Custom key of document sequence
System Design: Norbert Bede, Cloudempiere
Developer: Peter Takacs, Cloudempiere
Feature Ticket: IDEMPIERE-6575
Custom Key of Document Sequence
This change allows to define a custom key for a Document Sequence, using values from the context of the document. If properly configured, it results in having multiple Sequence Number series (Sequence No tab) for a single Document Sequence.
Changes
- introduced a new "key" pattern to Prefix and Suffix fields: with that you can define specific values (context variables) that will be added to the
AD_Sequence_No.SequenceKey
AD_Sequence_No.CalendarYearMonth has been renamed to SequenceKey and its length increased to 255. Any existing custom code or queries referencing CalendarYearMonth must be updated.
Syntax
Add "/K" after the name of the context variable, before the closing '@', e.g. @ContextVariable*/K**@*
How to Configure
Let's configure a Document Sequence for Sales Orders, with custom key that consists of Date Ordered, C_BPartner_ID, and the year that comes from checking the Restart Sequence Every Year checkbox (legacy functionality).
- Define the Prefix or Suffix of Document Sequence like so: @DateOrdered/K@/@C_BPartner_ID/K@/
- Check the Restart Sequence Every Year checkbox The resulting custom Sequence Key will look like this: DateOrdered-C_BPartner_ID-Year, where '-' is the separator.
- Notes:* Instead of year, if want to print financial year, use FY instead of yy in above configuration. Financial year is taken Name of year in Calendar year and period.

Motivation, example use case
The motivation of this change was to find a solution for performance issues on concurrent document processing.
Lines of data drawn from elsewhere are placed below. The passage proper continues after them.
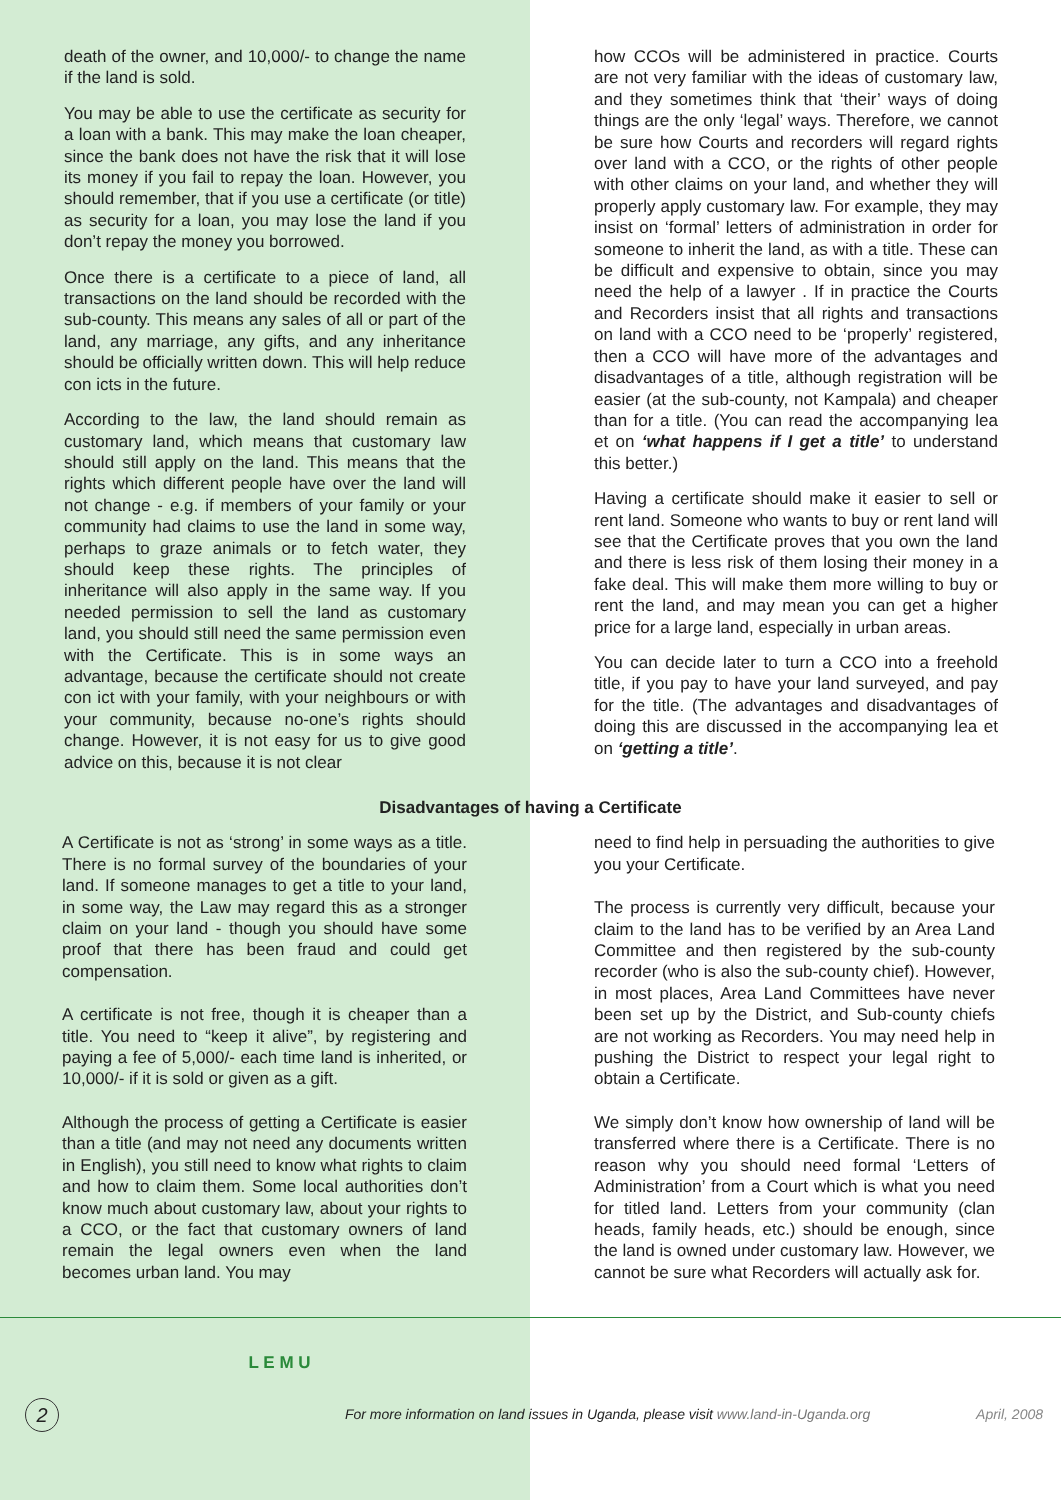death of the owner, and 10,000/- to change the name if the land is sold.
You may be able to use the certificate as security for a loan with a bank. This may make the loan cheaper, since the bank does not have the risk that it will lose its money if you fail to repay the loan. However, you should remember, that if you use a certificate (or title) as security for a loan, you may lose the land if you don’t repay the money you borrowed.
Once there is a certificate to a piece of land, all transactions on the land should be recorded with the sub-county. This means any sales of all or part of the land, any marriage, any gifts, and any inheritance should be officially written down. This will help reduce con icts in the future.
According to the law, the land should remain as customary land, which means that customary law should still apply on the land. This means that the rights which different people have over the land will not change - e.g. if members of your family or your community had claims to use the land in some way, perhaps to graze animals or to fetch water, they should keep these rights. The principles of inheritance will also apply in the same way. If you needed permission to sell the land as customary land, you should still need the same permission even with the Certificate. This is in some ways an advantage, because the certificate should not create con ict with your family, with your neighbours or with your community, because no-one’s rights should change. However, it is not easy for us to give good advice on this, because it is not clear
how CCOs will be administered in practice. Courts are not very familiar with the ideas of customary law, and they sometimes think that ‘their’ ways of doing things are the only ‘legal’ ways. Therefore, we cannot be sure how Courts and recorders will regard rights over land with a CCO, or the rights of other people with other claims on your land, and whether they will properly apply customary law. For example, they may insist on ‘formal’ letters of administration in order for someone to inherit the land, as with a title. These can be difficult and expensive to obtain, since you may need the help of a lawyer . If in practice the Courts and Recorders insist that all rights and transactions on land with a CCO need to be ‘properly’ registered, then a CCO will have more of the advantages and disadvantages of a title, although registration will be easier (at the sub-county, not Kampala) and cheaper than for a title. (You can read the accompanying lea et on ‘what happens if I get a title’ to understand this better.)
Having a certificate should make it easier to sell or rent land. Someone who wants to buy or rent land will see that the Certificate proves that you own the land and there is less risk of them losing their money in a fake deal. This will make them more willing to buy or rent the land, and may mean you can get a higher price for a large land, especially in urban areas.
You can decide later to turn a CCO into a freehold title, if you pay to have your land surveyed, and pay for the title. (The advantages and disadvantages of doing this are discussed in the accompanying lea et on ‘getting a title’.
Disadvantages of having a Certificate
A Certificate is not as ‘strong’ in some ways as a title. There is no formal survey of the boundaries of your land. If someone manages to get a title to your land, in some way, the Law may regard this as a stronger claim on your land - though you should have some proof that there has been fraud and could get compensation.
A certificate is not free, though it is cheaper than a title. You need to “keep it alive”, by registering and paying a fee of 5,000/- each time land is inherited, or 10,000/- if it is sold or given as a gift.
Although the process of getting a Certificate is easier than a title (and may not need any documents written in English), you still need to know what rights to claim and how to claim them. Some local authorities don’t know much about customary law, about your rights to a CCO, or the fact that customary owners of land remain the legal owners even when the land becomes urban land. You may
need to find help in persuading the authorities to give you your Certificate.
The process is currently very difficult, because your claim to the land has to be verified by an Area Land Committee and then registered by the sub-county recorder (who is also the sub-county chief). However, in most places, Area Land Committees have never been set up by the District, and Sub-county chiefs are not working as Recorders. You may need help in pushing the District to respect your legal right to obtain a Certificate.
We simply don’t know how ownership of land will be transferred where there is a Certificate. There is no reason why you should need formal ‘Letters of Administration’ from a Court which is what you need for titled land. Letters from your community (clan heads, family heads, etc.) should be enough, since the land is owned under customary law. However, we cannot be sure what Recorders will actually ask for.
L E M U
2 For more information on land issues in Uganda, please visit www.land-in-Uganda.org April, 2008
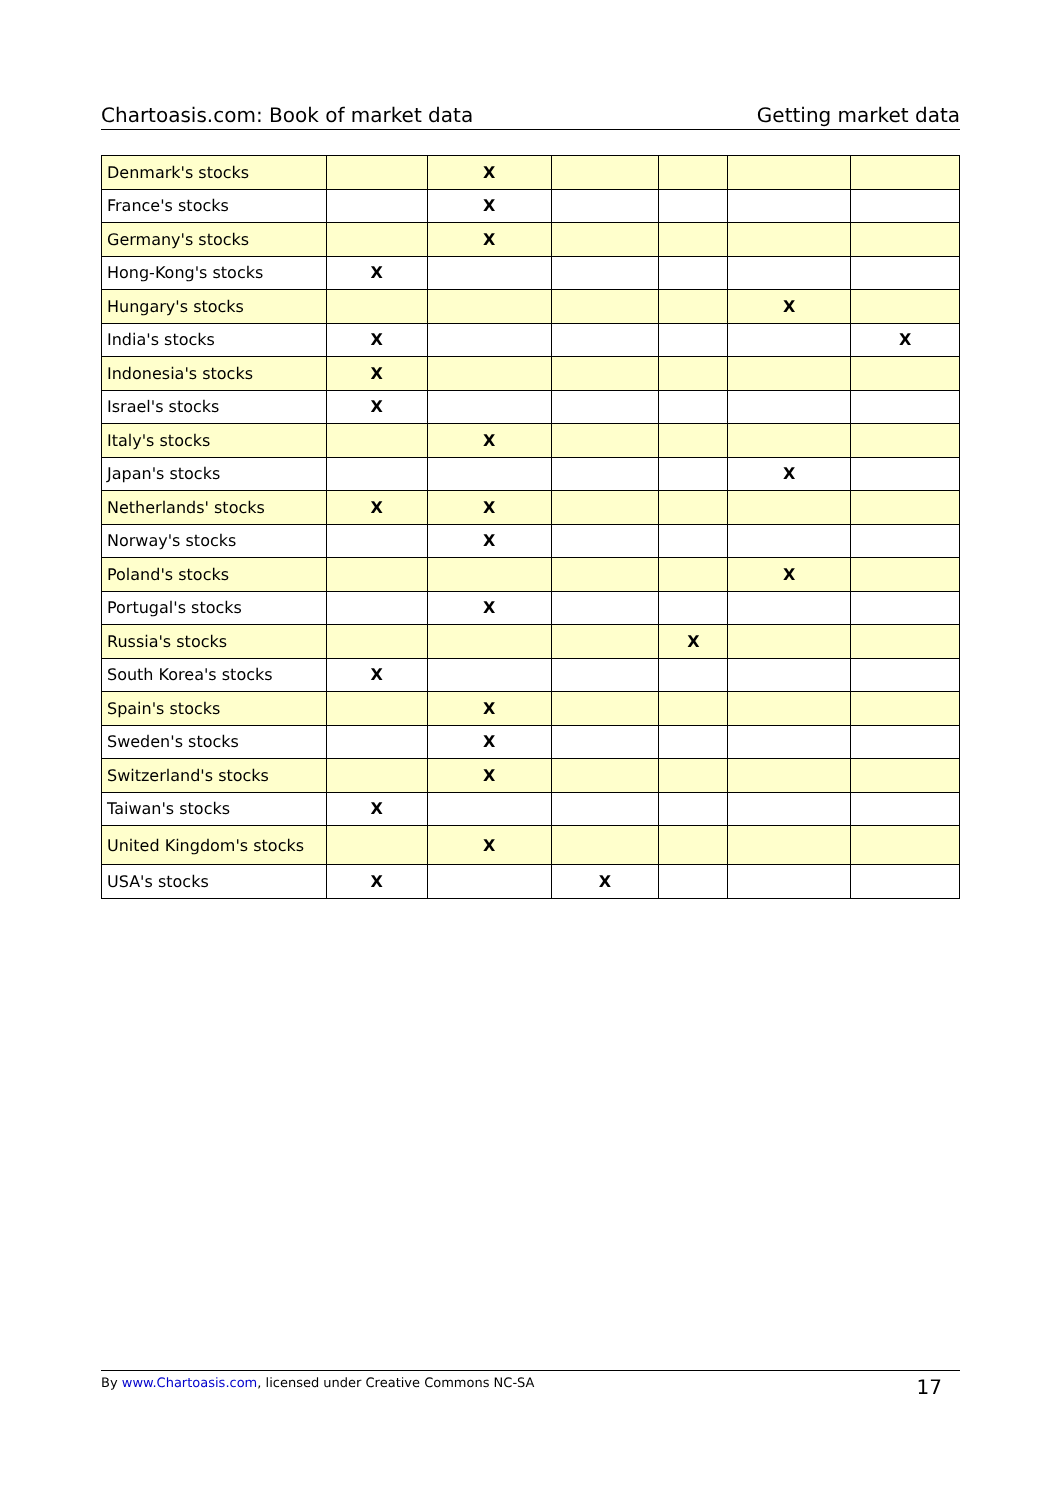Chartoasis.com: Book of market data Getting market data
| Denmark's stocks | | X | | | | |
| France's stocks | | X | | | | |
| Germany's stocks | | X | | | | |
| Hong-Kong's stocks | X | | | | | |
| Hungary's stocks | | | | | X | |
| India's stocks | X | | | | | X |
| Indonesia's stocks | X | | | | | |
| Israel's stocks | X | | | | | |
| Italy's stocks | | X | | | | |
| Japan's stocks | | | | | X | |
| Netherlands' stocks | X | X | | | | |
| Norway's stocks | | X | | | | |
| Poland's stocks | | | | | X | |
| Portugal's stocks | | X | | | | |
| Russia's stocks | | | | X | | |
| South Korea's stocks | X | | | | | |
| Spain's stocks | | X | | | | |
| Sweden's stocks | | X | | | | |
| Switzerland's stocks | | X | | | | |
| Taiwan's stocks | X | | | | | |
| United Kingdom's stocks | | X | | | | |
| USA's stocks | X | | X | | | |
By www.Chartoasis.com, licensed under Creative Commons NC-SA 17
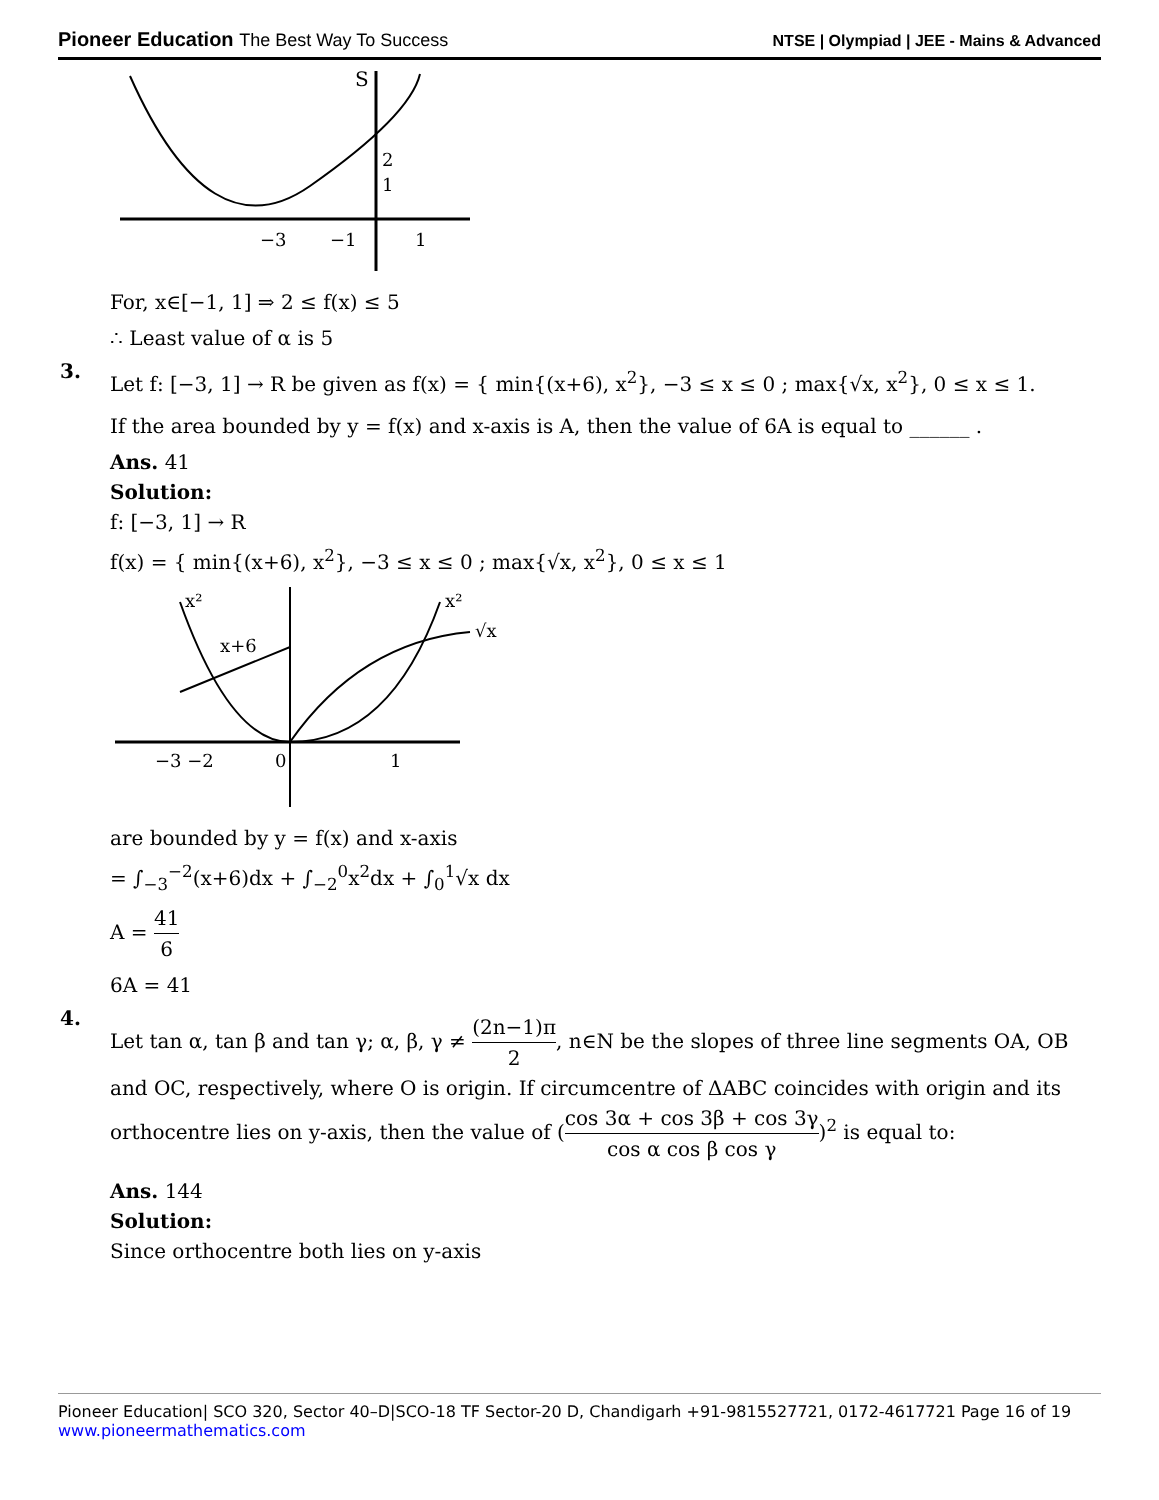Pioneer Education The Best Way To Success
NTSE | Olympiad | JEE - Mains & Advanced
S
2
1
−3
−1
1
For, x∈[−1, 1] ⇒ 2 ≤ f(x) ≤ 5
∴ Least value of α is 5
3.
Let f: [−3, 1] → R be given as f(x) = { min{(x+6), x<sup>2</sup>}, −3 ≤ x ≤ 0 ; max{√x, x<sup>2</sup>}, 0 ≤ x ≤ 1.
If the area bounded by y = f(x) and x-axis is A, then the value of 6A is equal to ______ .
Ans. 41
Solution:
f: [−3, 1] → R
f(x) = { min{(x+6), x<sup>2</sup>}, −3 ≤ x ≤ 0 ; max{√x, x<sup>2</sup>}, 0 ≤ x ≤ 1
x²
x²
x+6
√x
−3 −2
0
1
are bounded by y = f(x) and x-axis
= ∫<sub>−3</sub><sup>−2</sup>(x+6)dx + ∫<sub>−2</sub><sup>0</sup>x<sup>2</sup>dx + ∫<sub>0</sub><sup>1</sup>√x dx
A = 41 6
6A = 41
4.
Let tan α, tan β and tan γ; α, β, γ ≠ (2n−1)π 2, n∈N be the slopes of three line segments OA, OB and OC, respectively, where O is origin. If circumcentre of ΔABC coincides with origin and its orthocentre lies on y-axis, then the value of (cos 3α + cos 3β + cos 3γ cos α cos β cos γ)<sup>2</sup> is equal to:
Ans. 144
Solution:
Since orthocentre both lies on y-axis
Pioneer Education| SCO 320, Sector 40–D|SCO-18 TF Sector-20 D, Chandigarh +91-9815527721, 0172-4617721 Page 16 of 19
www.pioneermathematics.com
Before, a shared lock could happen when a document was completed (e.g. when having multiple POS terminals in parallel), they were all accessing the same Sequence No at the same time, causing one document to wait for the other, slowing down the system.
After the change it is allowed to define a custom prefix, that will maintain a separate Sequence No for each POS terminal, without the need to define a separate Document Sequence for each. With defining such Document Sequence, every POS terminal's documents are accessing their own Sequence No, avoiding the share lock.